WORK TO COMPLETE: Report each line of the entries that includes "Storia" by copying it.

──────── SUPPLIED INFORMATION

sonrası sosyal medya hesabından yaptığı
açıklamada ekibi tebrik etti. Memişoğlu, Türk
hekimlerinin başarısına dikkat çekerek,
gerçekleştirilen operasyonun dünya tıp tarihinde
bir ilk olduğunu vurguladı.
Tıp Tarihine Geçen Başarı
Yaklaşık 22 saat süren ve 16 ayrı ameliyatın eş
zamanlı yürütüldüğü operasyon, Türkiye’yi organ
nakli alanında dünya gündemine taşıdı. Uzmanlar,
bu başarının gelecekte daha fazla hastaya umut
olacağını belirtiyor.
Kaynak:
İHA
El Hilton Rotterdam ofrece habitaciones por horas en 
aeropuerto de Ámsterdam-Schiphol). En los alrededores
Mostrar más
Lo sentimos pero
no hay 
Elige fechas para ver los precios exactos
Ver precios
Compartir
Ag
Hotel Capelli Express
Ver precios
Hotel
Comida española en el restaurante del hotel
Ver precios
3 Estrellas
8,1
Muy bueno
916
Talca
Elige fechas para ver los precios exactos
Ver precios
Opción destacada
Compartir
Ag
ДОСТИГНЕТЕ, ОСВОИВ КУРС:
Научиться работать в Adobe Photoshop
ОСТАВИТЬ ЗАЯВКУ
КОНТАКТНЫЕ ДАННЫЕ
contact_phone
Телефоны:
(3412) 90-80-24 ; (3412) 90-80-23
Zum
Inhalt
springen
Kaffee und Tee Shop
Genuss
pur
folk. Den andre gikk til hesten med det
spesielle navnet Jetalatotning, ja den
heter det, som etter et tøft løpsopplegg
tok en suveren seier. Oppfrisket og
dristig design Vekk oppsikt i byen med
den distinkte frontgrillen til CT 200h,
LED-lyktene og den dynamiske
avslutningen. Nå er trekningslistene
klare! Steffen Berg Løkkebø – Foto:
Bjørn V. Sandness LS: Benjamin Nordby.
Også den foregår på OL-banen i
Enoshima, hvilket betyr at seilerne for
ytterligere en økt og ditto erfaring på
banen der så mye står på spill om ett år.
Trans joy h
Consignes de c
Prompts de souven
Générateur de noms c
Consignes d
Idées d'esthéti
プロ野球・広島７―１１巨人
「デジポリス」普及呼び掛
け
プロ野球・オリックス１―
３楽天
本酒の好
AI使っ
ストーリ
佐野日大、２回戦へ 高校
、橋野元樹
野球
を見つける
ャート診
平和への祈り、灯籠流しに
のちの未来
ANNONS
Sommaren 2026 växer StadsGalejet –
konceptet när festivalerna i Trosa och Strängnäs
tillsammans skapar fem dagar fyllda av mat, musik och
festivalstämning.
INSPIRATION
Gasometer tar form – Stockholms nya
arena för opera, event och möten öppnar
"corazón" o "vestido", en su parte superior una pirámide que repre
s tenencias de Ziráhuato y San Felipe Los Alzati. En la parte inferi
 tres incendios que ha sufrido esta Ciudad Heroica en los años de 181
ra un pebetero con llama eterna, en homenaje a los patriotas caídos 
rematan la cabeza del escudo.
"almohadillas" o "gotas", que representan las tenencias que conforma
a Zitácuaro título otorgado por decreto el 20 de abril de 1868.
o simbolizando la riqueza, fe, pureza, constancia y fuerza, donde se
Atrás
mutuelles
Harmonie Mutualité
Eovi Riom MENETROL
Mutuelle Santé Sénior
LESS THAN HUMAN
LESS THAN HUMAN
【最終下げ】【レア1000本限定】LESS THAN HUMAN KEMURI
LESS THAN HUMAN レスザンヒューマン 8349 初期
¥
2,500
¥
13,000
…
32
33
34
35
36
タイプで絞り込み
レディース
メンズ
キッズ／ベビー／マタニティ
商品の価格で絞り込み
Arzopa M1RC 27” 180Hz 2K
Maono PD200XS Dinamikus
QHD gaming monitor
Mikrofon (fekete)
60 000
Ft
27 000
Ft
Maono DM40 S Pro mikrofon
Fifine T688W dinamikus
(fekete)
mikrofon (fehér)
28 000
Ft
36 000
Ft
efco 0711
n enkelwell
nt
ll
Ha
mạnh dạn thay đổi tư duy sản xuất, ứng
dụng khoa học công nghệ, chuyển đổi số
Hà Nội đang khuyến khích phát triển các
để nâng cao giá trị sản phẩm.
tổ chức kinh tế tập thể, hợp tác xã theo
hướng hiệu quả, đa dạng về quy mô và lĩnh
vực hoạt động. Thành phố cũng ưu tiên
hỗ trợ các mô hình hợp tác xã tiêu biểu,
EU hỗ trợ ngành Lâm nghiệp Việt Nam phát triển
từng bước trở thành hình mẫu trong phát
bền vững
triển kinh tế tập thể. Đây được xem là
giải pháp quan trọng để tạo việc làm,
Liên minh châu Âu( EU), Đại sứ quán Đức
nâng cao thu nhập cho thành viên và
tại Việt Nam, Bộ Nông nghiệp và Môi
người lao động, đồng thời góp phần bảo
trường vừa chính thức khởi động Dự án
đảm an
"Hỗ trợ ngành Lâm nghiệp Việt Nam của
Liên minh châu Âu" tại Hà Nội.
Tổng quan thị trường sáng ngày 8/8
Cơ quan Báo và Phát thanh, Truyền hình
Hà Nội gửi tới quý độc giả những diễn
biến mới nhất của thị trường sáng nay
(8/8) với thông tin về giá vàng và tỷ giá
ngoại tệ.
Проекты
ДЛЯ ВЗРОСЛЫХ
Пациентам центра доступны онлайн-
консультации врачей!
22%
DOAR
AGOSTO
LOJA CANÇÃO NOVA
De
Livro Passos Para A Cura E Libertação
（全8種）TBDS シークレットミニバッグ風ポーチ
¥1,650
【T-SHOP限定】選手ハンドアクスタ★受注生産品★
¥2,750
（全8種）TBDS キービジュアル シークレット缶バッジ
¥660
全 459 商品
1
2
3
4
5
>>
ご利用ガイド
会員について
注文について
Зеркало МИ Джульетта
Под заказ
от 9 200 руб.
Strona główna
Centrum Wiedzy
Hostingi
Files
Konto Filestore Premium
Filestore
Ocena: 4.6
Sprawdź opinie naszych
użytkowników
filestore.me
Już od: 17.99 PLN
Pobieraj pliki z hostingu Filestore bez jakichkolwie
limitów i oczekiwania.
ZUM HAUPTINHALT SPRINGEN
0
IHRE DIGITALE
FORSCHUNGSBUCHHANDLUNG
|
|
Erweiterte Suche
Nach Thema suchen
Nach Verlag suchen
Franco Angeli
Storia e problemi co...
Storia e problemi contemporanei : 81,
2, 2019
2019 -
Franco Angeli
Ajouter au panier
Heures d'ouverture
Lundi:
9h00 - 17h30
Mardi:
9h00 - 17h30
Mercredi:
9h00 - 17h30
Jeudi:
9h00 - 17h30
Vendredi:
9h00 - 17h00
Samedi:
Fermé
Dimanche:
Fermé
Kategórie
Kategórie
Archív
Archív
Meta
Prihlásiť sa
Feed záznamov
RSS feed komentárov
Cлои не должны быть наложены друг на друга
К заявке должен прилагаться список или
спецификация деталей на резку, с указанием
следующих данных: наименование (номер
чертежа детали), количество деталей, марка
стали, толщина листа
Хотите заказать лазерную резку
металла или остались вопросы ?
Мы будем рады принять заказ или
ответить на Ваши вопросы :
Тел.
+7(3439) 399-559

────────────────

EXERCISE SOLUTION:
Storia e problemi co...
Storia e problemi contemporanei : 81,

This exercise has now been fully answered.